▸ DATA FOR THE TASK

- Opening Delimiter -

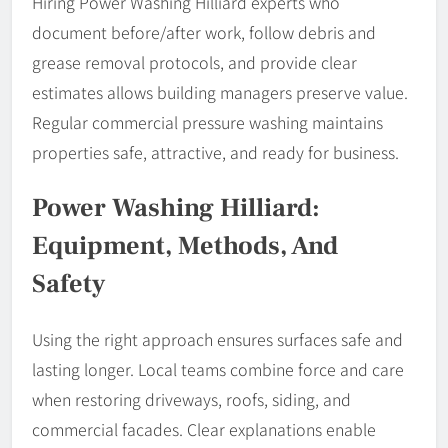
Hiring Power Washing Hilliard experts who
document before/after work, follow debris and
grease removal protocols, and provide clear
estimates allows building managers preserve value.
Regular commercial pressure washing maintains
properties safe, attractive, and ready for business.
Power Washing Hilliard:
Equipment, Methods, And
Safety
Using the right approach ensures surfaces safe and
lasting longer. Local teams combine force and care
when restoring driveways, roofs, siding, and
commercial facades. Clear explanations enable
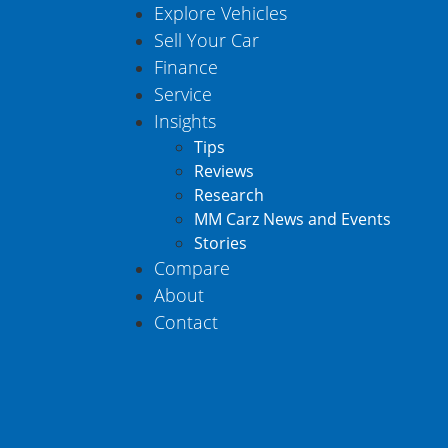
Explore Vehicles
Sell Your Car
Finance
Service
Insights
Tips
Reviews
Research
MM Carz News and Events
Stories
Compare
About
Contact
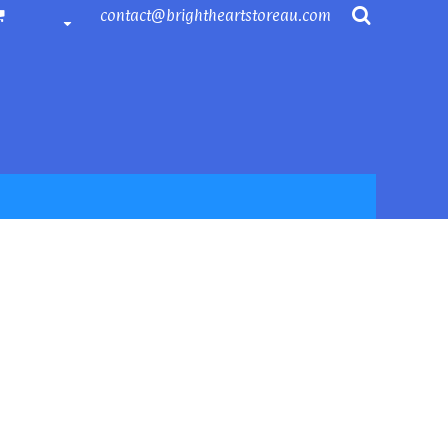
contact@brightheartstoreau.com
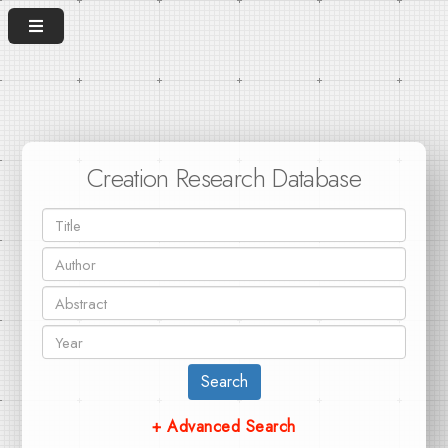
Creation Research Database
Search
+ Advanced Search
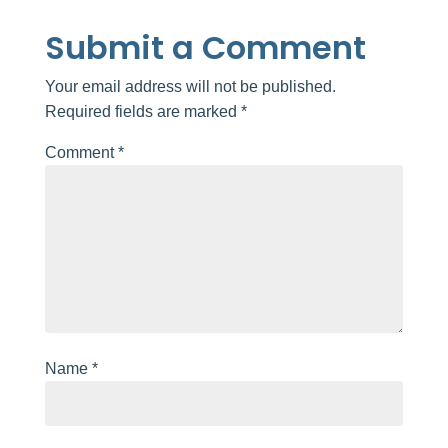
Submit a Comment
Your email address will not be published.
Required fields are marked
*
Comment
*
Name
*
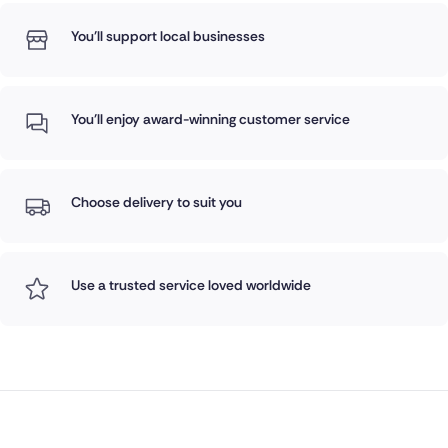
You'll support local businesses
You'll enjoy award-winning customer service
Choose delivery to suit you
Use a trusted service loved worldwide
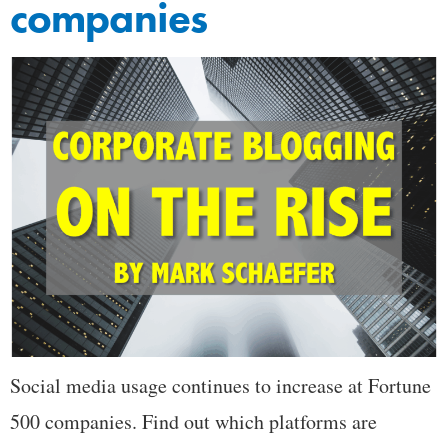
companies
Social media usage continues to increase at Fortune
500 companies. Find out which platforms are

- Closing Delimiter -

▸ TASK GOAL
What's needed is a word-for-word retyping of the listing, minus its pictures.

▸ WRITTEN SOLUTION
Hiring Power Washing Hilliard experts who
document before/after work, follow debris and
grease removal protocols, and provide clear
estimates allows building managers preserve value.
Regular commercial pressure washing maintains
properties safe, attractive, and ready for business.
Power Washing Hilliard:
Equipment, Methods, And
Safety
Using the right approach ensures surfaces safe and
lasting longer. Local teams combine force and care
when restoring driveways, roofs, siding, and
commercial facades. Clear explanations enable
Explore Vehicles
Sell Your Car
Finance
Service
Insights
Tips
Reviews
Research
MM Carz News and Events
Stories
Compare
About
Contact
contact@brightheartstoreau.com
Creation Research Database
Search
+ Advanced Search
Submit a Comment
Your email address will not be published.
Required fields are marked
*
Comment
*
Name
*
You'll support local businesses
You'll enjoy award-winning customer service
Choose delivery to suit you
Use a trusted service loved worldwide
companies
Social media usage continues to increase at Fortune
500 companies. Find out which platforms are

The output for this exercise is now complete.